Estratto della pagina
Ieri, Oggi, Domani: Marco Pinotti ci svela i segreti di un cronoman e non solo!
Dopo Giuseppe Guerini vogliamo conoscere meglio un altro dei protagonisti del ciclismo degli ultimi anni, lo specialista italiano delle prove contro il tempo Marco Pinotti. L’ingegnere bergamasco ha lasciato l’attività agonistica nel 2013, dopo quattordici anni di professionismo chiudendo con una delle classiche più prestigiose del calendario italiano, il Giro di Lombardia. Campione nazionale a cronometro per ben sei volte, nel suo palmares spiccano anche due prestigiose affermazioni al Giro d’Italia nel 2008 e nel 2012. Nel 2011 indossa anche la maglia rosa transitando per primo sul traguardo di Torino al termine della cronosquadre inaugurale, maglia che aveva già indossato per quattro giorni nel 2007. Attualmente collabora con la BMC allenando i giovani cronomen e proprio sotto la sua guida l’australiano Rohan Dennis (la prima maglia gialla del Tour 2015), ha battuto il record dell’ora nel mese di febbraio.
Come è nata la tua passione per la bici? Chi era il tuo idolo da ragazzino?
Ho sempre letto la Gazzetta di domenica quando andavo a trovare mio nonno materno, che mi ha trasmesso la passione per tutti gli sport. Il primo evento che ricordo di aver seguito con attenzione sono state le Olimpiadi di Los Angeles nel 1984. I primi ricordi di gare in bicicletta sono del Tour 1986, ma non ha mai avuto un idolo.
La tua famiglia ti ha incoraggiato? Cosa ha pensato della tua scelta di intraprendere la carriera professionistica?
Non mi hanno mai incoraggiato anzi, se fosse servito a qualcosa mi avrebbero piuttosto ostacolato, perché ritenevano il ciclismo uno sport a rischio infortuni. Comunque sono sempre stati orgogliosi di quanto facevo.
Sei laureato in ingegneria, ci racconti come era organizzata la tua giornata quando correvi e studiavi?

Esercizi
1/ Riduci a un elenco puntato il paragrafo dell'intervista a Marco Pinotti che comincia con "Dopo Giuseppe Guerini", mantenendo i fatti principali.
2/ Elenca, nell'ordine in cui compaiono, tutti gli anni scritti in cifre nell'intervista a Marco Pinotti.
3/ Riscrivi il passo dell'intervista a Marco Pinotti che parte da "Come è nata" e prosegue fino a "correvi e studiavi?", sostituendo "ciclismo" con "pugilato".

Dati forniti

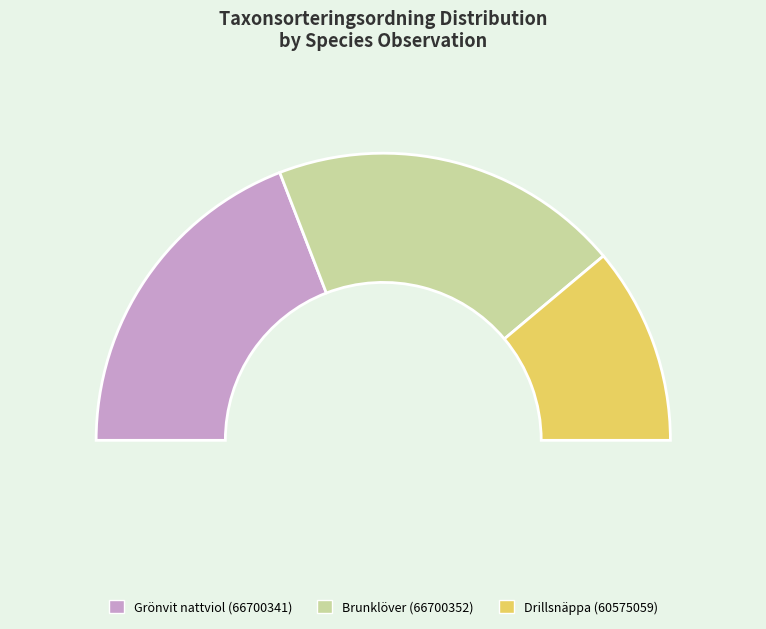

To the nearest percent, what is the average slice percentage?

33%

Risposte per numero
1/
- Marco Pinotti è un ingegnere bergamasco, specialista italiano delle prove contro il tempo.
- Ha lasciato l'attività agonistica nel 2013, dopo quattordici anni di professionismo, chiudendo con il Giro di Lombardia.
- È stato campione nazionale a cronometro sei volte.
- Ha ottenuto due affermazioni al Giro d'Italia, nel 2008 e nel 2012.
- Nel 2011 ha indossato la maglia rosa dopo la cronosquadre inaugurale con arrivo a Torino; l'aveva già portata per quattro giorni nel 2007.
- Oggi collabora con la BMC allenando i giovani cronomen; sotto la sua guida Rohan Dennis ha battuto il record dell'ora a febbraio.

2/ 2013, 2008, 2012, 2011, 2007, 2015, 1984, 1986

3/
Come è nata la tua passione per la bici? Chi era il tuo idolo da ragazzino?
Ho sempre letto la Gazzetta di domenica quando andavo a trovare mio nonno materno, che mi ha trasmesso la passione per tutti gli sport. Il primo evento che ricordo di aver seguito con attenzione sono state le Olimpiadi di Los Angeles nel 1984. I primi ricordi di gare in bicicletta sono del Tour 1986, ma non ha mai avuto un idolo.
La tua famiglia ti ha incoraggiato? Cosa ha pensato della tua scelta di intraprendere la carriera professionistica?
Non mi hanno mai incoraggiato anzi, se fosse servito a qualcosa mi avrebbero piuttosto ostacolato, perché ritenevano il pugilato uno sport a rischio infortuni. Comunque sono sempre stati orgogliosi di quanto facevo.
Sei laureato in ingegneria, ci racconti come era organizzata la tua giornata quando correvi e studiavi?